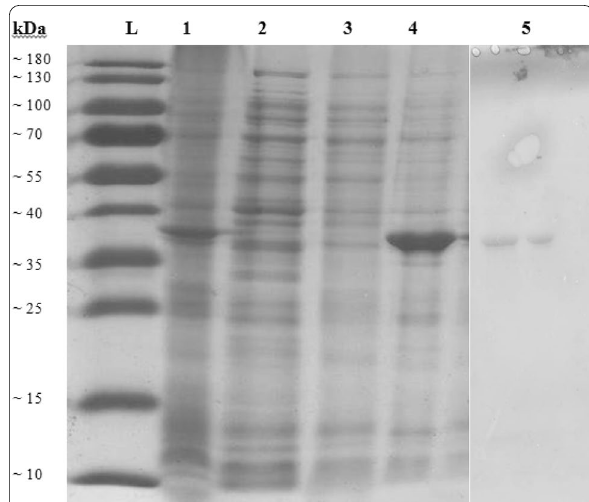
Fig. 3 SDS-PAGE of purified uricase through AOB system. Three fractions including, AOB (lane 1), aqueous phase (lane 2 and 3), and soluble uricase, were resolved on SDS-PAGE. The purified uricase is represented after the first cycle of purification (lane 4) and after three times washing (lane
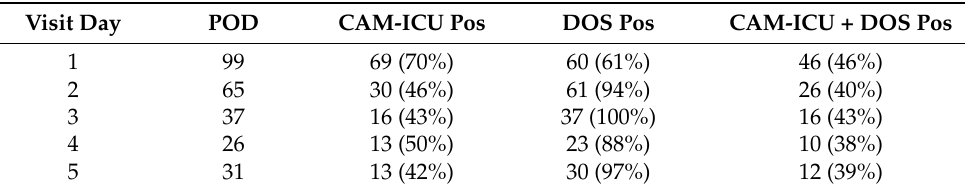
Table 5. Comparison of positive POD tests in ICU and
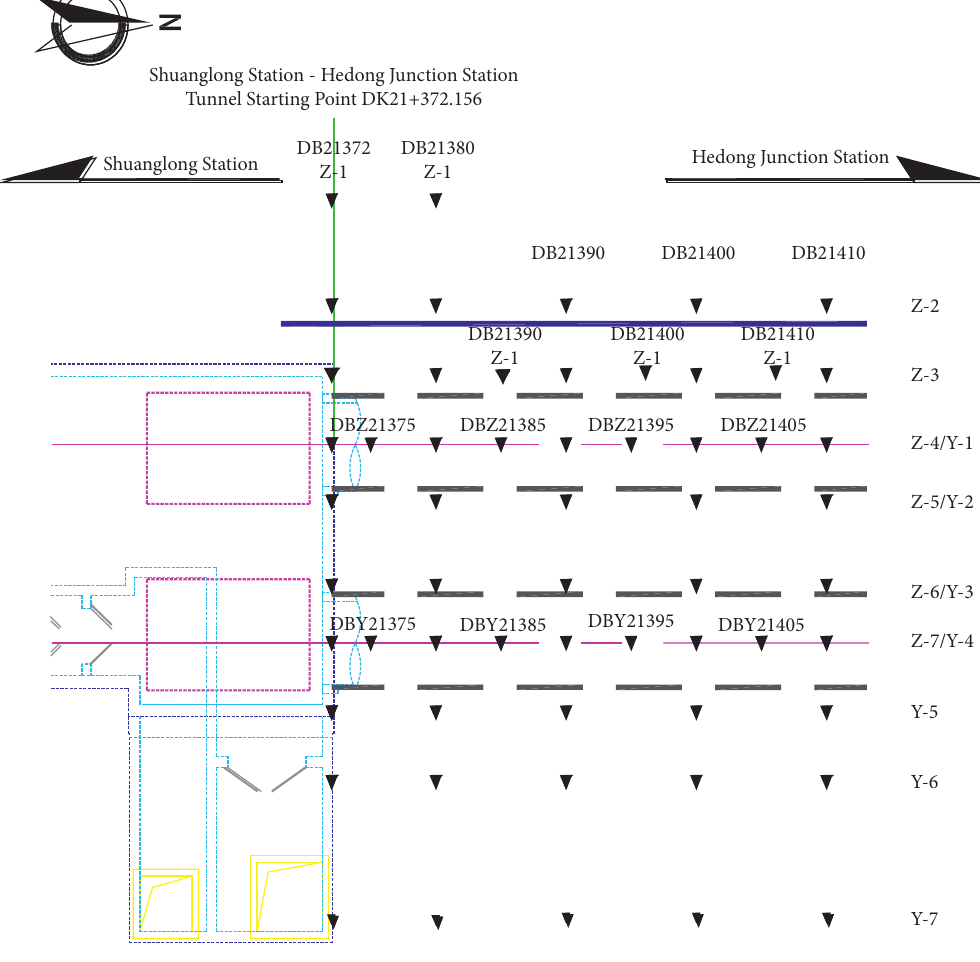
Figure 12: The location of partial monitoring points.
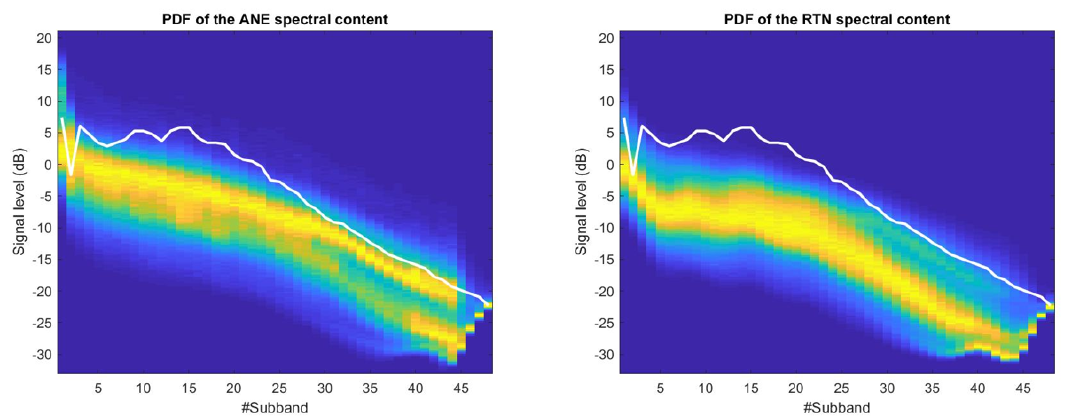
Figure 5. 2D-PDF of the ANE ( left ) and the RTN ( right ) of the urban dataset. The frequency subband index i corresponding to the MFS is labelled in the x-axis (the reader can find the corresponding frequency in Table 1), while the corresponding logarithmic signal level at each subband is depicted in the y-axis in dBs. The Figures colormap is blue for lower probabilities while tends to warm colors (with the maximum in red) for higher probabilities. The solid white line draws the optimum decision threshold for the one-band linear discriminant classifier at each frequency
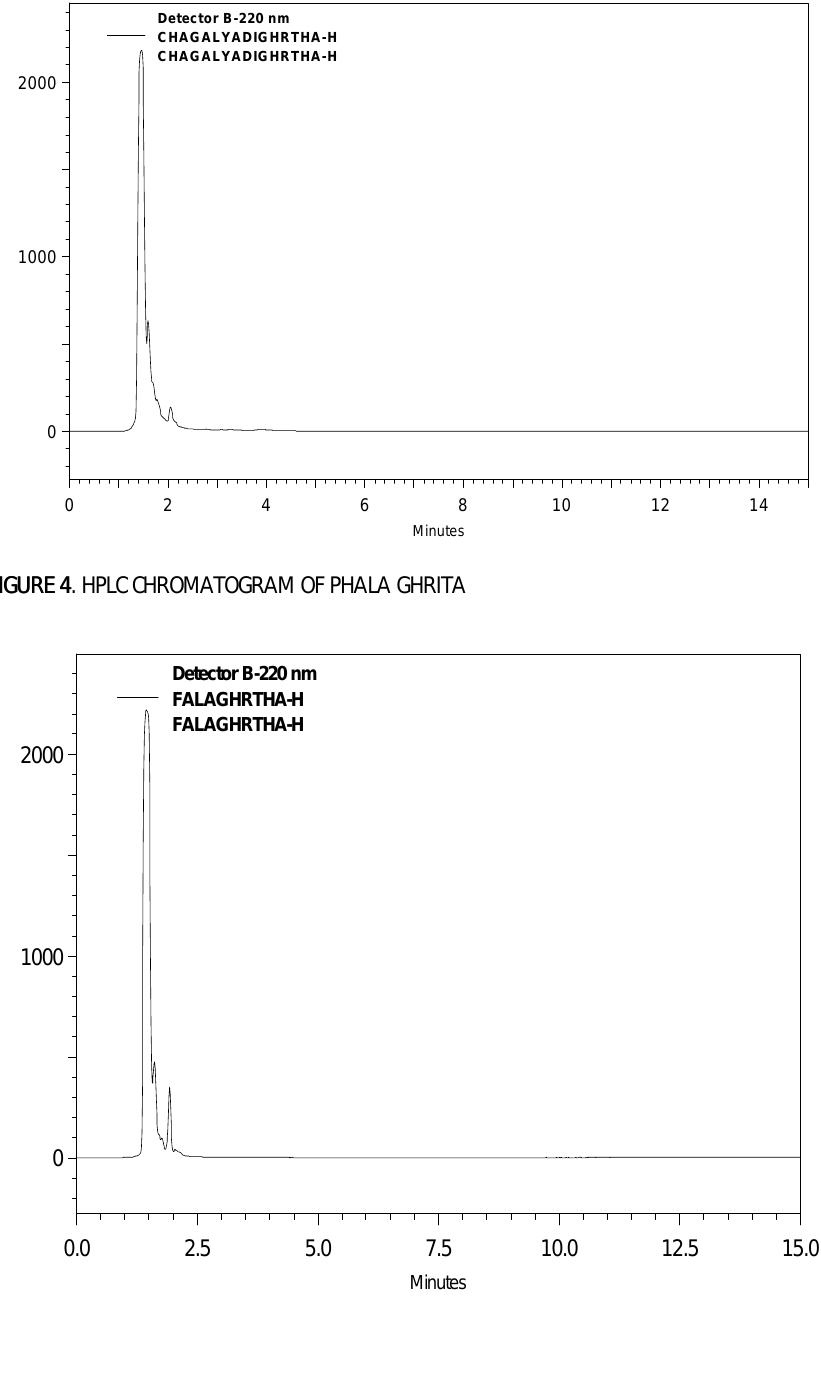
FIGURE 3FIGURE 3. HPLC CHROMATOGRAM OF CHAGALYADI GHRITA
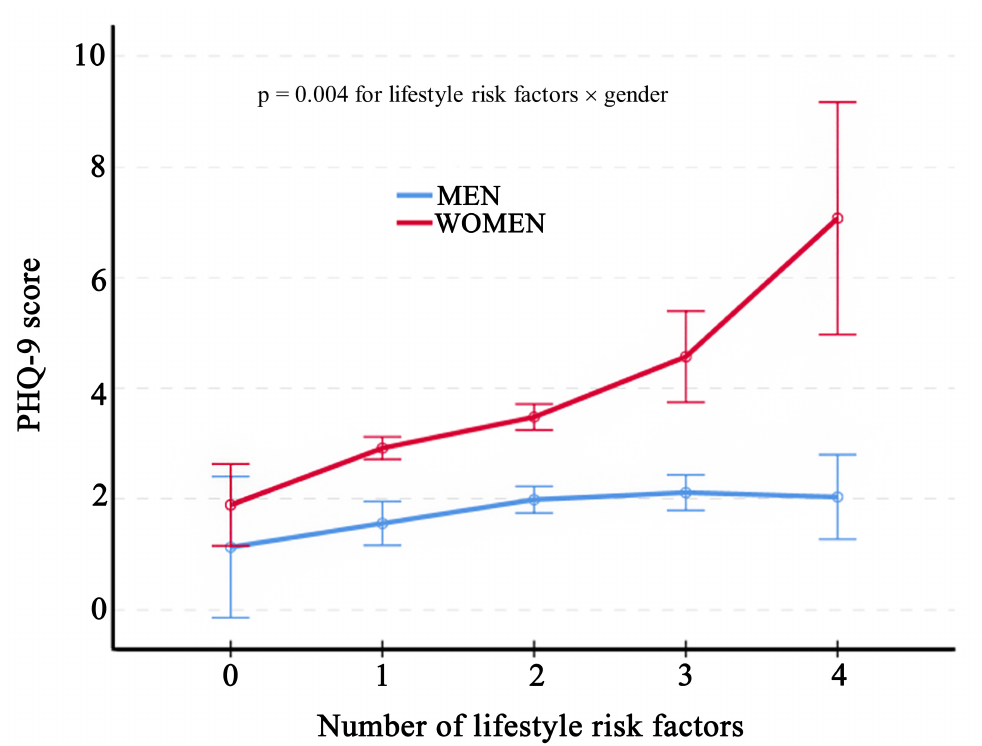
Fig. 2. The relationships between lifestyle risk factors (i.e., smoking, at-risk alcohol consumption, inadequate sleep, physical inactivity) and depression by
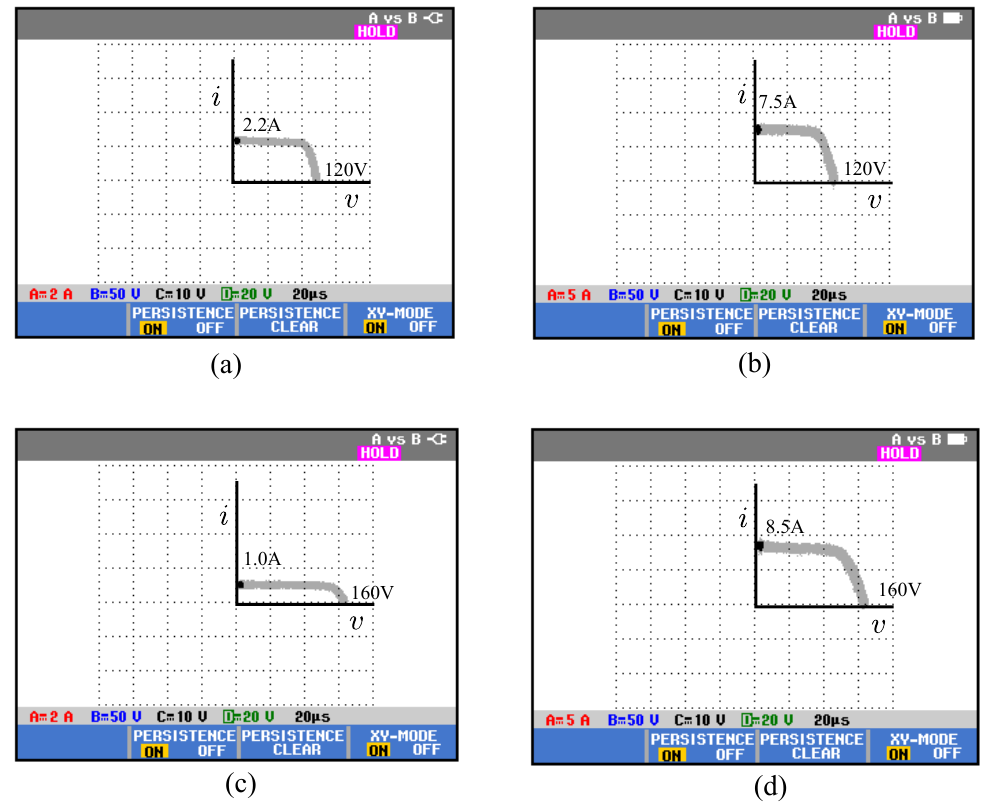
Figure 13. Measured current-voltage characteristics as obtained from the developed characterization system for ( a ) cloudy sky irradiating three PV panels connected in series, ( b ) bright sky irradiating three PV panels in connected in series, ( c ) cloudy sky irradiating four series connected PV panels ( d ) bright sky irradiating four series connected panels. Each polycrystalline PV panel under test is rated at 300 W. Scale: ( a ) current on y -axis is 2 A/div, voltage on x -axis is 50 V/div; ( b ) current on y -axis is 5 A/div, voltage on x -axis is 50 V/div; ( c ) current on y -axis is 2 A/div, voltage on x -axis is 50 V/div; ( d ) current on y -axis is 5 A/div, voltage on x -axis is 50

» Your objective
Within the material above, how many lines include the string "three"? Give only the number.

» Your response
2